Overheidsopdrachten mogen na faillissement overgenomen worden (week 6)
Faillissement | wezenlijke wijziging | rechtsopvolging
Het Hof van Justitie EU heeft zich gebogen over een geding tussen Advania Sverige AB en de Kammarkollegium (nationaal agentschap voor juridische, financiële en administratieve diensten, Zweden) enerzijds en Dustin Sverige AB anderzijds over het besluit van dit agentschap om de overdracht van vier raamovereenkomsten zonder nieuwe aanbestedingsprocedure overeenkomstig richtlijn 2014/24 goed te keuren. Het Hof van Justitie zegt dat wanneer er sprake is van een faillissement, en een ander bedrijf neemt contracten over uit dit faillissement, dit kan voldoen aan de vereisten van artikel 72 Richtlijn 2014/24. (C‑461/20, ARREST VAN HET HOF (Vierde kamer), 3 februari 2022)
Feiten en omstandigheden
Het verzoek om een prejudiciële beslissing betreft de uitlegging van artikel 72 lid 1, onder d), ii), van richtlijn 2014/24/EU van het Europees Parlement en de Raad van 26 februari 2014 betreffende het plaatsen van overheidsopdrachten
Dit verzoek is ingediend in het kader van een geding tussen Advania Sverige AB en de Kammarkollegium (nationaal agentschap voor juridische, financiële en administratieve diensten, Zweden) enerzijds en Dustin Sverige AB anderzijds over het besluit van dit agentschap om de overdracht van vier raamovereenkomsten zonder nieuwe aanbestedingsprocedure overeenkomstig richtlijn 2014/24 goed te keuren.
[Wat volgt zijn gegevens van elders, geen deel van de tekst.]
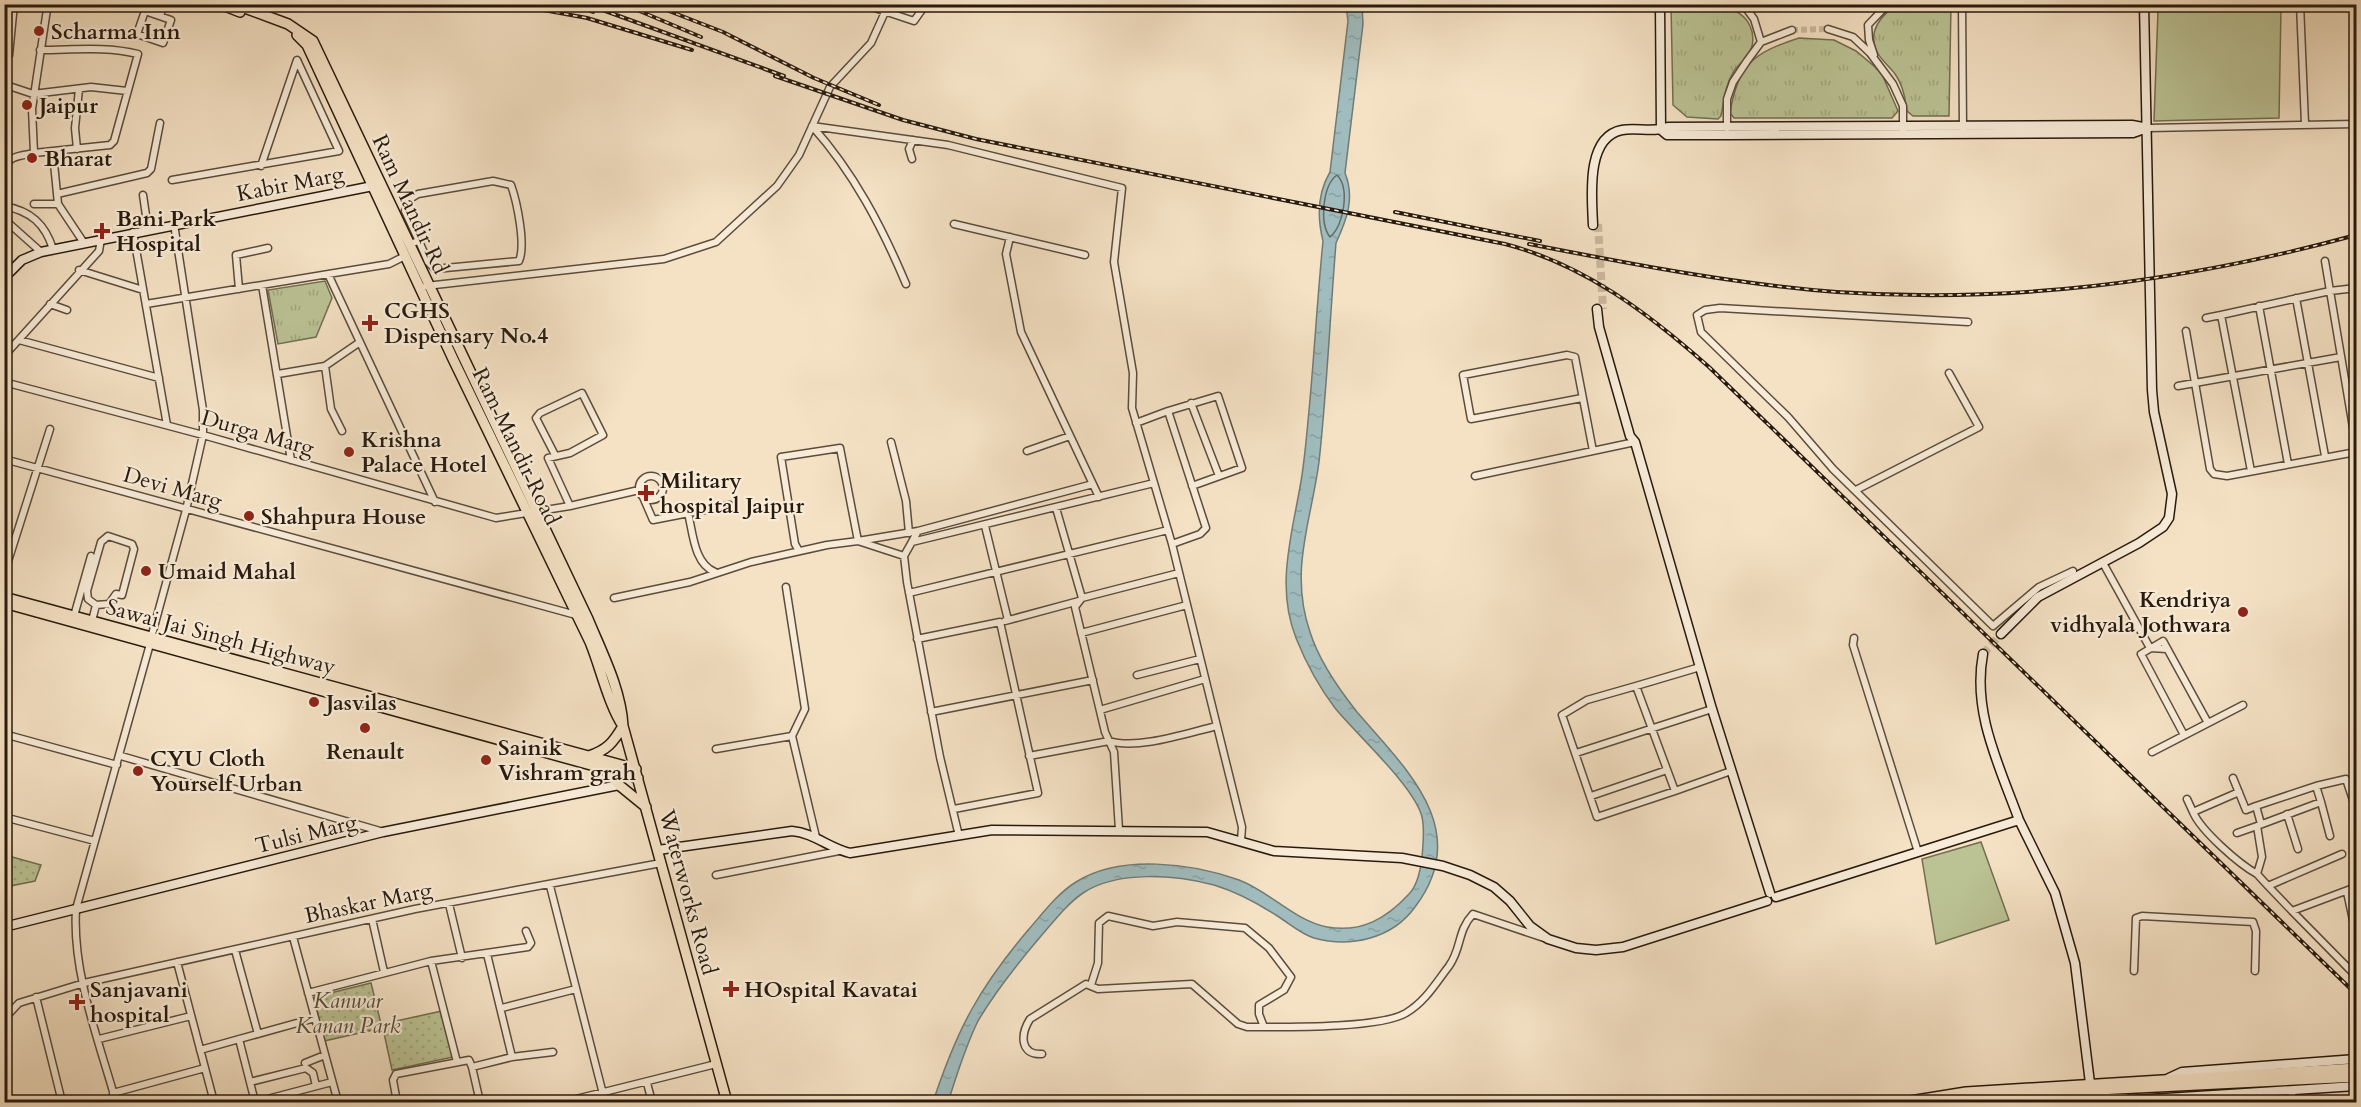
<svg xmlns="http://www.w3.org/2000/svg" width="2361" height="1107" viewBox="0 0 2361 1107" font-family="Cardo,serif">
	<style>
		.grass { fill: url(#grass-tufts); stroke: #726e51; stroke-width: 1.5 }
		.park { fill: url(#park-dots); stroke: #726e51; stroke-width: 1.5 }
		.pitch { fill: #bbc395; stroke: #726e51; stroke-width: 1.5 }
		.water { fill: url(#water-ripples); stroke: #707b77; stroke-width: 1.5 }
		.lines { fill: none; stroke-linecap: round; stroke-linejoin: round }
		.shore { stroke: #646b66; stroke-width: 1.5 }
		.street-tunnel { stroke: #ccbaa0; stroke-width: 6; stroke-dasharray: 6 3; stroke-linecap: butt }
		.secondary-tunnel { stroke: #ccbaa0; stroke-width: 8; stroke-dasharray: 8 4; stroke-linecap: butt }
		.street-casing { stroke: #5b4c3b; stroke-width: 9 }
		.secondary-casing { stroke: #281a0d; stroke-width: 11 }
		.primary-casing { stroke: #281a0d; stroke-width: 12 }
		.street { stroke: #f8ecd9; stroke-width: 6 }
		.secondary { stroke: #f8ecd9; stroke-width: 8 }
		.primary { stroke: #f5e2c5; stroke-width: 9 }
		.rail-casing { stroke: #281a0d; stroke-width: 4 }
		.rail { stroke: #f8ecd9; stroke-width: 1.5; stroke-dasharray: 4.5; stroke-linecap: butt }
		.poi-dot { fill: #8f2418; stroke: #f8ecd9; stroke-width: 2 }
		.labels { text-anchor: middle; stroke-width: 4.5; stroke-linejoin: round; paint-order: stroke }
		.poi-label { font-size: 22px; font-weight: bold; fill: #281a0d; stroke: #f8ecd9; text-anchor: start }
		.street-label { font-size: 22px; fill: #281a0d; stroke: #f8ecd9 }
		.park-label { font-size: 22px; font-style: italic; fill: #544d36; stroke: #f8ecd9 }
	</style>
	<defs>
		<pattern id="grass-tufts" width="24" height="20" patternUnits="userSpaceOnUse" patternTransform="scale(1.5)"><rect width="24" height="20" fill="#bbc395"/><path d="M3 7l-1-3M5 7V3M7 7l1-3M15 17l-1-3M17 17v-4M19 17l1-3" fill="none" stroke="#a1a77f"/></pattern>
		<pattern id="park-dots" width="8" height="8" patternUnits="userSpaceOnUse" patternTransform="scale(1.5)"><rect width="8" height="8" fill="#bbc395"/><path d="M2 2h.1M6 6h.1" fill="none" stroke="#a1a77f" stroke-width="1.8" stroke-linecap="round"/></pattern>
		<pattern id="water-ripples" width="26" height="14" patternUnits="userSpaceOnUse" patternTransform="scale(1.5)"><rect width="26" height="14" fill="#a0bcbe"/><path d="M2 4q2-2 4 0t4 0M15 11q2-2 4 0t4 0" fill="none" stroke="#8aa1a2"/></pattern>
	</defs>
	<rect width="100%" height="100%" fill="#f5e2c5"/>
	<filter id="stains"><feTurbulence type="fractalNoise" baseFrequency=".00333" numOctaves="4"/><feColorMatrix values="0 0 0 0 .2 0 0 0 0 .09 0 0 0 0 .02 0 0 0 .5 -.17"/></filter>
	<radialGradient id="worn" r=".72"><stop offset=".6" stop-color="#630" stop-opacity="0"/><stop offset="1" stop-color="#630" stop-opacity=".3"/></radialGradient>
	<!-- grass -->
	<path class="grass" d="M 1671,5 C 1697,5 1739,0 1750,26 C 1754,34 1754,45 1749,53 C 1745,60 1738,65 1734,71 C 1725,85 1724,101 1721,116 L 1718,119 L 1687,117 L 1673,105 Z
		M 1898,5 L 1951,5 L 1949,116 L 1913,116 L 1907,111 C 1905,98 1903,85 1895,74 C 1890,67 1881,60 1877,52 C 1867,32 1881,14 1898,5 Z
		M 1799,38 L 1834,40 L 1856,51 L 1881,72 L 1898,111 L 1892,118 L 1734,118 L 1730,113 C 1738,64 1753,53 1799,38 Z
		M 325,281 L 332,298 L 316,337 L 278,344 L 268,290 Z"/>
	<!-- park -->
	<path class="park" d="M 5,855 L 41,865 L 35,881 L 5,887 Z
		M 371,983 L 382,1028 L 324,1041 L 314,997 Z
		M 442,1011 L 453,1057 L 392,1070 L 382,1024 Z"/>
	<!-- pitch -->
	<path class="pitch" d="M 2281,8 L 2279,118 L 2154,121 L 2158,10 Z
		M 1981,842 L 2009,920 L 1936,944 L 1922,859 Z"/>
	<!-- water -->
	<path class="water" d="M 1346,5 L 1362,5 L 1363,24 L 1345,173 C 1355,198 1347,219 1336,243 C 1330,316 1327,389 1319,462 C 1311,522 1289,571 1310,632 C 1319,661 1338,688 1357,712 C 1405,768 1474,830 1415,907 C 1392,939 1350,948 1314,938 C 1301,934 1290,924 1279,917 C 1259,904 1237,892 1214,885 C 1175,875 1118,870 1083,893 C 1067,904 1054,921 1041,936 C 1018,963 996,990 978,1021 C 965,1047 957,1075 948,1102 L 933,1102 C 957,1029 979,988 1029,929 C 1043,913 1058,893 1076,882 C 1120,854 1192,863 1239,880 C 1269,891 1295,921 1327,927 C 1361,933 1386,919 1409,894 C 1417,886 1421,869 1422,857 C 1423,844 1425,830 1422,817 C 1415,787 1356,734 1335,708 C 1319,687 1306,663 1296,638 C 1276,588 1291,538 1300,487 C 1304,466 1306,443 1308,421 C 1314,361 1317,301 1323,241 C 1317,217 1317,194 1330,172 L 1348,21 Z"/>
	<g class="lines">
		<!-- shore -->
		<path class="shore" d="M 1337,175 C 1350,188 1344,226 1330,237 C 1319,223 1323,185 1337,175 Z"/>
		<!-- street-tunnel -->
		<path class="street-tunnel" d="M 1792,30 L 1828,29"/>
		<!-- secondary-tunnel -->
		<path class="secondary-tunnel" d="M 1598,224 L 1603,309
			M 1983,654 L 2001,634"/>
		<defs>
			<path id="street" d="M 863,4 L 914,21 L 926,4
				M 1743,4 L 1754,19 L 1761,42
				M 1962,4 L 1963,129
				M 2300,4 L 2305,124
				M 145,11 L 171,20 L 163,43 L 137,34 Z
				M 160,16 L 164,4
				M 1828,29 L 1853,37 L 1870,53 L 1893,84 L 1903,106 L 1903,130
				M 40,50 C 74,50 105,46 138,54 L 114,141 L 110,145 L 34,153 L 32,109 L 46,16 L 48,4
				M 1874,55 L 1869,40 L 1868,25 L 1888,4
				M 4,62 L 9,55 L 14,4
				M 12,87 L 33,94 L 91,87 L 127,91
				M 812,126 L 948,145 L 1122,188 L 1114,262 L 1133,373 L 1132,408 L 1172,544 L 1242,827 L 1241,841
				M 812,126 C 854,173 882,227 906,284
				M 1727,128 L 1727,99 L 1733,82 L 1747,61 L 1761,42 L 1792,30
				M 2148,128 L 2356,124
				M 77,149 L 75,128 L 79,89
				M 53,153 L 58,204 L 84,243
				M 912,159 L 909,149 L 913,140
				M 4,172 C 7,155 20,156 35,153
				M 172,180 L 339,151 L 297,60 L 261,166
				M 57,194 L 147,173 L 151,169 L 160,123
				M 143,195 L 148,229
				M 34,204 L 58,204
				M 4,206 C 31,211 45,224 53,249
				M 4,219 L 41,252
				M 954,224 L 1085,255
				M 133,232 L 167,425
				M 1010,237 L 1006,254 L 1021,332 L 1099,497
				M 409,244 L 419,241 L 428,262 L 435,269 L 519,261 C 526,245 517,202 511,185 L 493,181 L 418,194 L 410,199 L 405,211 L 419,241
				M 79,270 L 143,290
				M 328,274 L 435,502
				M 262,285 L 291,460
				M 426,286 L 664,259 L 716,242 L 777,186 L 799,155 L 830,87 L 871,43 L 885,12
				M 2356,288 L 2330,291 L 2356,445
				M 239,289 L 236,255 L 268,248
				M 2296,298 L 2325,456
				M 50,304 L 67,310
				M 146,304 L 389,264 L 405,256
				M 2259,306 L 2288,464
				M 2206,318 L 2221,315
				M 1968,322 L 1720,308 L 1705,310 L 1697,315 L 1701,332 L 1788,417 L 1833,469 L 1993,626 L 2039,587 L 2073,571
				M 2186,331 L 2210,469 L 2214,474 L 2227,476 L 2356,452
				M 19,340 L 159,378
				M 4,356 L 99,251 L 101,239
				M 278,374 L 325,366
				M 4,382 L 203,435 L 496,518 L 570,506
				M 2178,386 L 2341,357
				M 1582,398 L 1471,419 L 1463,375 L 1567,355 L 1575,357 L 1593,451
				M 1191,403 L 1219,476
				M 1168,411 L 1218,396 L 1242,468 L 1192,486
				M 1136,423 L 1168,411 L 1206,528 L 1200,534 L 1172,544
				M 342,431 L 331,409 L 325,366 L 360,342
				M 891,442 L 906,501 L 909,533
				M 1027,451 L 1070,436
				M 555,455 L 536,418 L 540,413 L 582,393 L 603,435 L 570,453 L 548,458 L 570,506 L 639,490
				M 4,459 L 576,615
				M 2251,471 L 2221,315 L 2330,291 L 2325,261
				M 1475,476 L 1635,442
				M639 488a12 12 0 1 1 24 0a12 12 0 1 1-24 0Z
				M 1856,490 L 1979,427 L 1949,373
				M 643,497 L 653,520 L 730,505
				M 1056,508 L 1082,598
				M 688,513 C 693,533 694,564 715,572
				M 985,526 L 1008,620
				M 918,531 L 904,556 L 907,582 L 940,757 L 959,836
				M 912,542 L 1154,483
				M 799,551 L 795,544 L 781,457 L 840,448 L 858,541 L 918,531 L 1093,484
				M 2103,563 L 2150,648 L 2167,649
				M 4,574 L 50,429
				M 786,587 L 805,709 L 792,736 L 816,837
				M 909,593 L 1168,530
				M 614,598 L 690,582 L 751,562 L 827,545 L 858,541 L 904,556
				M 74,616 L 91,556
				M 92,621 L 96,605 L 109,604 L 116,594 L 122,595 L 134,549 L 132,544 L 108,536 L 101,542 L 87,591 L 88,599 L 96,605
				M 1005,621 L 1079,601
				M 1081,633 L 1187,605
				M 151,638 L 186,510 L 203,435 L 203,410 L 174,224
				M 1854,638 L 1853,645 L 1918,852
				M 917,639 L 1000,622 L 1038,793 L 954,809
				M 1700,667 L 1636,686 L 1675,791 L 1731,771
				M 1137,675 L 1200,659
				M 1636,686 L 1587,700 L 1562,715 L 1597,817 L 1675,791
				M 1100,710 L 1205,679
				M 931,712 L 1093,680
				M 4,734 L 117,765
				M 2184,735 L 2141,654 L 2163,641 L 2208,723
				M 716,749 L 792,736
				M 2152,752 L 2243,705
				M 1576,753 L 1712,709
				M 121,756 L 380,831
				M 1029,756 L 1109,741 C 1138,750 1187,733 1217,726
				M 2233,778 L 2246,810 L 2256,806
				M 2239,792 L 2193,812 C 2201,831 2239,864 2257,874
				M 1591,796 L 1667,770
				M 2187,799 L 2193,812
				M 2321,802 L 2316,786 L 2346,779 L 2356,809
				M 2287,814 L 2298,849
				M 4,817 L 95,841
				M 2261,824 L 2256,806 L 2316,786
				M 1119,830 L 1114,752 L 1105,732 L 1075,607 L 1082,598 L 1179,573
				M 2237,833 L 2257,826
				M 2342,854 L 2268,886 L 2292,911 L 2356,887
				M 716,875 L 839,851
				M 550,886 L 603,1094
				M 2268,886 L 2257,874 L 2262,857 L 2257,826 L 2321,802 L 2330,836
				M 2347,892 L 2356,934
				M 449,904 L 462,958
				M 2292,911 L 2356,976
				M 372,919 L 384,972
				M 293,937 L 338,1102
				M 235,950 L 258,1034
				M 431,961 L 457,1062
				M 177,962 L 214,1102
				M 2134,971 L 2136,918 L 2142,916 L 2253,922 L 2256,931 L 2255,971
				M 1091,985 L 1098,963 L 1099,923 L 1108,916 L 1153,926 L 1177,922 L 1245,928 L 1269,948 L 1291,977 L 1284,990 L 1259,1005 L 1259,1014 L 1264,1027
				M 308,993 L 431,961 L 528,947 L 531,943 L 526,931
				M 36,997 L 62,1102
				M 502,1008 L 576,989
				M 4,1019 L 19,1003 L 84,983 L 415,909 L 661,863
				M 99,1039 L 191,1016
				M 239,1039 L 255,1102
				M 200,1050 L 315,1018
				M 1042,1054 C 1020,1055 1020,1035 1030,1019 L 1086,984 L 1098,989 L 1192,984 L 1238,1024 L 1247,1027 C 1282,1027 1379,1029 1406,1013 C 1425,1002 1436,983 1449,966 C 1462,948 1457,931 1473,914 L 1544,938
				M 512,1057 L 553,1052
				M 305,1063 L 325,1055
				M 250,1082 L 306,1068 L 313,1073 L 316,1086
				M 647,1083 L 652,1102
				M 4,1093 L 7,1102
				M 113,1093 L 205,1068
				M 116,1102 C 99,1041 72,973 76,909 L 150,644
				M 256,1102 L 332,1082
				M 397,1102 L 393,1080 L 396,1074 L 469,1060 L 472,1067
				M 480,1102 L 472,1067 L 512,1057 L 487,954
				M 564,1102 L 716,1064
				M 2288,1102 L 2294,1090"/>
			<path id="secondary" d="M 1660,4 L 1661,130
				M 1661,130 L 1667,135 L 1727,135 L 2133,133 L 2147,128
				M 1593,225 C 1592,198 1585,137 1622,130 C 1636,127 1654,133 1668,127 L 2132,125 L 2148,128
				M 4,278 L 22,260 L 41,252 L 378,185
				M 1597,309 L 1599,327 L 1630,436 L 1635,442 L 1712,709 L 1770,893
				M 2001,634 L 2038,597 L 2139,543 L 2163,527 L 2169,518 L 2172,494 L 2154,412 L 2152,390 L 2144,4
				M 2019,820 L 2055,893 L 2075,963 L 2090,1083
				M 658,850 L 792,831 C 814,833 829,848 850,853 L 992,830 L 1207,832 L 1274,851 L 1402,858 L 1443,866 L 1470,875 L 1494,887 L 1510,901 L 1530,926 L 1548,939 L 1576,948 L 1596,950 L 1623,947 L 1767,901
				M 1776,897 L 2019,820 C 1999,765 1972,712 1983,654
				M 4,927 L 383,832 L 619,785
				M 2169,1078 L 2182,1072 L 2356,1059
				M 2103,1102 L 2356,1086"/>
			<path id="primary" d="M 220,4 L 240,12
				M 234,4 L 288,24 L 313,41 L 588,619 C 602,653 621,689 623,726 L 727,1102
				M 297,35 L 307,45 L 453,359 L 590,642 C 600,666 609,706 623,726
				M 4,597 L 636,769
				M 4,603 L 638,778
				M 589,756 C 607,750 613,743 623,726
				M 605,769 L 619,785 L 646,807
				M 1904,1102 L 1966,1092 L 2356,1068
				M 1937,1102 L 2097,1090 L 2356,1077
				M 2039,1102 L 2123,1095"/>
		</defs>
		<!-- street casing -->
		<use href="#street" class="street-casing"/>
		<!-- secondary casing -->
		<use href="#secondary" class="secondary-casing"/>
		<!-- primary casing -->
		<use href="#primary" class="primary-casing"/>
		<!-- street -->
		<use href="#street" class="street"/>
		<!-- secondary -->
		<use href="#secondary" class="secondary"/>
		<!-- primary -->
		<use href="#primary" class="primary"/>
		<defs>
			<path id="rail" d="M 511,4 L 587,18 L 692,50
				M 572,4 L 593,12
				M 586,4 L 784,76
				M 623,4 L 701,37
				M 651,4 L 723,32 L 814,78 L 879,105
				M 775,76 L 903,120 L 976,139 L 1505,244 C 1585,265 1648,313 1709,367 L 2356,994
				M 1395,212 L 1540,241
				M 1529,244 C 1631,264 1734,284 1837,292 C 2012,304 2188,281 2356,235"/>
		</defs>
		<!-- rail casing -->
		<use href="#rail" class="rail-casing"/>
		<!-- rail -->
		<use href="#rail" class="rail"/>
	</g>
	<!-- markers -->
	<g class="poi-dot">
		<circle cx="39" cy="31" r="6"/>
		<circle cx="27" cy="105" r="6"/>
		<circle cx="32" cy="158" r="6"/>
		<path d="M99 222h6v6h6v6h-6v6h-6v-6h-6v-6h6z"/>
		<path d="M367 314h6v6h6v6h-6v6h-6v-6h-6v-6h6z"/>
		<circle cx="349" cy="452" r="6"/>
		<path d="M643 484h6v6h6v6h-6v6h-6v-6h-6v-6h6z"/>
		<circle cx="249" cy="516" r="6"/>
		<circle cx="146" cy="571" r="6"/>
		<circle cx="2243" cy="612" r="6"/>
		<circle cx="314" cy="702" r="6"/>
		<circle cx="365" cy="728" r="6"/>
		<circle cx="486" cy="760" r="6"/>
		<circle cx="138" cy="771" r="6"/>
		<path d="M728 980h6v6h6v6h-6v6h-6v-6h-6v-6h6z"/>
		<path d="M74 993h6v6h6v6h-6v6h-6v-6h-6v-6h6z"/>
	</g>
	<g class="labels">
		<!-- poi labels -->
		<g class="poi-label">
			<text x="51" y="39">Scharma Inn</text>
			<text x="39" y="113">Jaipur</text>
			<text x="44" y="166">Bharat</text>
			<text x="116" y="226">Bani Park<tspan x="116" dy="25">Hospital</tspan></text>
			<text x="384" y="318">CGHS<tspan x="384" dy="25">Dispensary No.4</tspan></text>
			<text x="361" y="447">Krishna<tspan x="361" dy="25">Palace Hotel</tspan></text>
			<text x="660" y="488">Military<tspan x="660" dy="25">hospital Jaipur</tspan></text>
			<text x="261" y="524">Shahpura House</text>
			<text x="158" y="579">Umaid Mahal</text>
			<text x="2231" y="607" text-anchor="end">Kendriya<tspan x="2231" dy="25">vidhyala Jothwara</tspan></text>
			<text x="326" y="710">Jasvilas</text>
			<text x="498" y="755">Sainik<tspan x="498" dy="25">Vishram grah</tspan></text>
			<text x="365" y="759" text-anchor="middle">Renault</text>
			<text x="150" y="766">CYU Cloth<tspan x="150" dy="25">Yourself Urban</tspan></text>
			<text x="90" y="997">Sanjavani<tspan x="90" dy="25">hospital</tspan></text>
			<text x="744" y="997">HOspital Kavatai</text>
		</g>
		<!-- street labels -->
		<g class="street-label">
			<text transform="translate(290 183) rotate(-11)" y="8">Kabir Marg</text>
			<text transform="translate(411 204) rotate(65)" y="8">Ram Mandir Rd</text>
			<text transform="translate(258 432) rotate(16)" y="8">Durga Marg</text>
			<text transform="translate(517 446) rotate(64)" y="8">Ram Mandir Road</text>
			<text transform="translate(173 487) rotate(16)" y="8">Devi Marg</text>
			<text transform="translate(221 636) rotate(15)" y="8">Sawai Jai Singh Highway</text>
			<text transform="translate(306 833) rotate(-14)" y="8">Tulsi Marg</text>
			<text transform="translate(689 892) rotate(75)" y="8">Waterworks Road</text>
			<text transform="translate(368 902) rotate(-12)" y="8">Bhaskar Marg</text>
		</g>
		<!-- park labels -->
		<g class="park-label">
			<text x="348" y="1008">Kanwar<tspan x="348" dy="25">Kanan Park</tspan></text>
		</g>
	</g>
	<!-- margin -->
	<rect width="2361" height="1107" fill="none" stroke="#f5e2c5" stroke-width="24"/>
	<rect x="6" y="6" width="2349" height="1095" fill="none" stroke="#281a0d" stroke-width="3"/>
	<rect x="12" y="12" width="2337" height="1083" fill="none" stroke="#281a0d" stroke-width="1.5"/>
	<rect width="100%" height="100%" filter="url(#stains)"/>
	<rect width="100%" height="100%" fill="url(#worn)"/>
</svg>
De Högsta förvaltningsdomstol heeft het Hof verzocht om een prejudiciële beslissing over de volgende vraag:
„Brengt de omstandigheid dat een nieuwe aannemer de uit een raamovereenkomst voortvloeiende rechten en verplichtingen van de aanvankelijke aannemer heeft overgenomen nadat laatstgenoemde aannemer failliet is verklaard en de overeenkomst uit de activa is overgedragen, met zich mee dat de nieuwe aannemer moet worden geacht in de positie van de aanvankelijke aannemer te zijn getreden in omstandigheden als bedoeld in artikel 72, lid 1, onder d), ii), van [richtlijn 2014/24]?”
Het Hof (Vierde kamer) verklaart voor recht:
Artikel 72, lid 1, onder d), ii), van richtlijn 2014/24/EU van het Europees Parlement en de Raad van 26 februari 2014 betreffende het plaatsen van overheidsopdrachten en tot intrekking van richtlijn 2004/18/EG dient aldus te worden uitgelegd dat een ondernemer die na de faillietverklaring van de aanvankelijke aannemer – die tot diens liquidatie heeft geleid – slechts de rechten en verplichtingen van deze laatste aannemer heeft overgenomen die voortvloeien uit een met een aanbestedende dienst gesloten raamovereenkomst, moet worden geacht onder gedeeltelijke titel in de positie van deze aanvankelijke aannemer te zijn getreden ten gevolge van herstructurering van de onderneming in de zin van die bepaling.